The minor, housed under the comparative literature department, is an interdisciplinary program that examines how health and medicine are shaped by literature, culture, history and social experience, according to the department’s website.
Students can complete an interest form in the fall if they are interested in declaring the minor, said Brianna Boling, a student services adviser for the comparative literature department.
Whitney Arnold, an assistant professor in the Department of Comparative Literature, said the department created the minor in response to students’ interest in narrative medicine.

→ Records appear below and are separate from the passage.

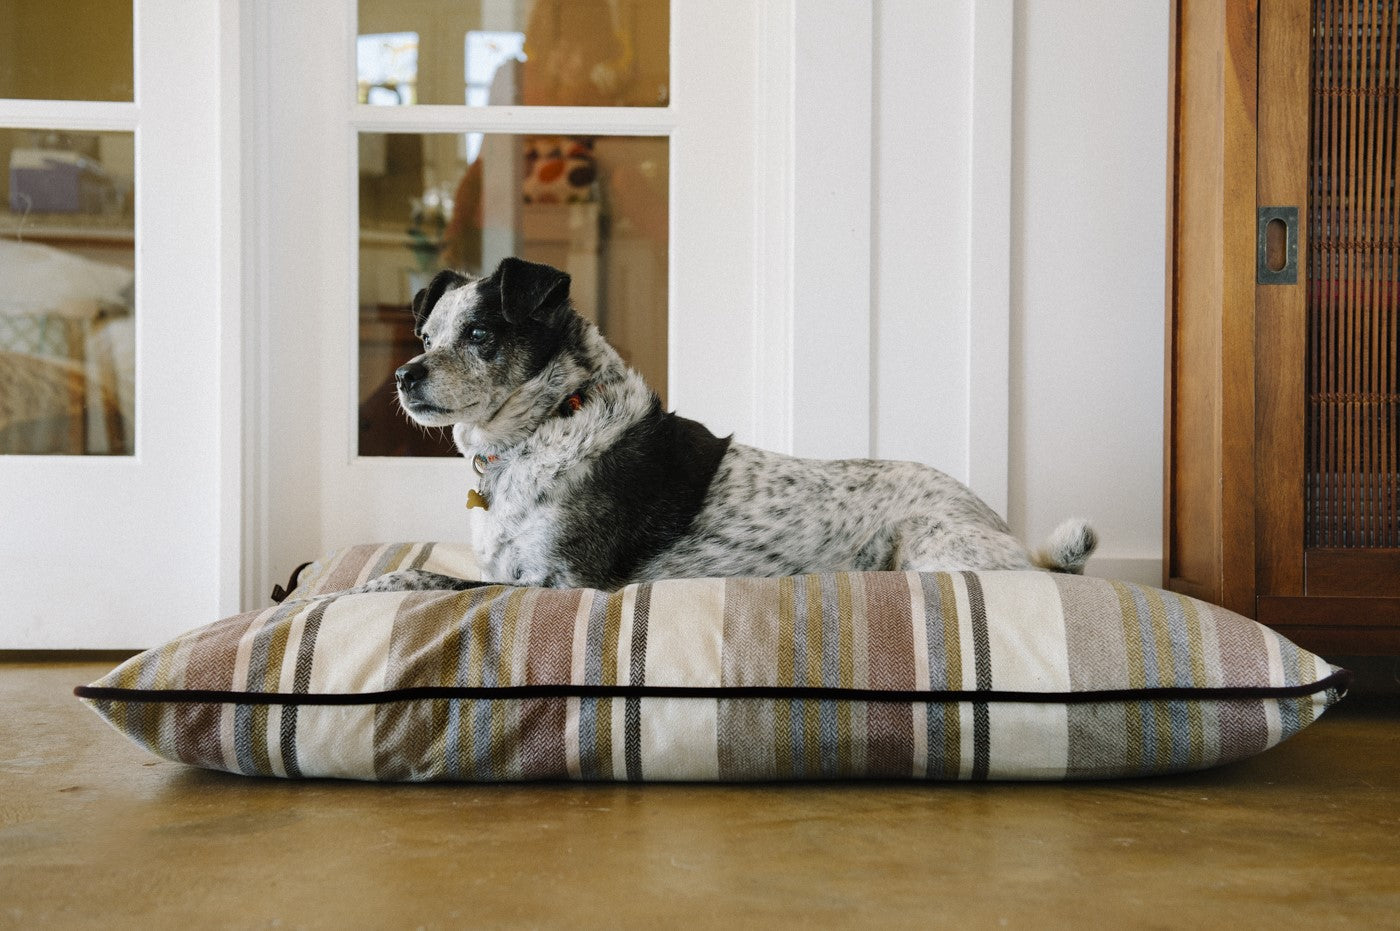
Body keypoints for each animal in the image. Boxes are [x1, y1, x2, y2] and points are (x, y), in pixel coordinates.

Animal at [366, 254, 1097, 590]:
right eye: (426, 335)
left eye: (480, 334)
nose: (404, 375)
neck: (548, 422)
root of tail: (1011, 536)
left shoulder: (565, 581)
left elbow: (453, 584)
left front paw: (389, 581)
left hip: (927, 544)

“Health and medicine have these really important human dimensions,” said Arnold, the chair of the medical and health humanities theme in the David Geffen School of Medicine. “Students in the sciences have pointed out how it has been useful to think about what’s behind the concepts, philosophies, frameworks and methodologies informing biological ideas or perspectives.”
The minor requires students to take seven courses, Arnold said, including three electives. There are 78 available electives across about 45 departments, Boling added.
Students must take either Comparative Literature 1H: “Introduction to Health Humanities,” or Cluster 73: “All in Your Head? Brain, Bodymind, and Society,” before formally declaring the minor by emailing her directly, Boling said. She added that students can petition through the comparative literature department website to request course substitutions.
Boling said the minor will also include a research capstone, which will allow students to work with faculty experts to study broader topics in comparative literature or health humanities.
“We envision it as students coming forward with whatever project they have in mind and then Professor Arnold working to place them with faculty experts in our department or in the health humanities space overall,” Boling said.
Grace Wang, a second-year biology, comparative literature and neuroscience student who is interested in the new minor, said in an emailed statement that she is excited to meet other students who are passionate about health humanities.
“I find it is worth considering that, even for those who are not pre-health, the health humanities really concerns all of us; we all get sick, have loved ones who will get sick,” Wang said in the statement.
Alexandra Minna Stern, dean of the UCLA Division of Humanities, said in an emailed statement that the minor is important to help people understand health and illness through creative expression.
“More broadly, we are witnessing growing interest in society in general in understanding the role of human narratives in health care and in how we understand disease and wellness, especially in our post-pandemic world,” Stern said in the statement.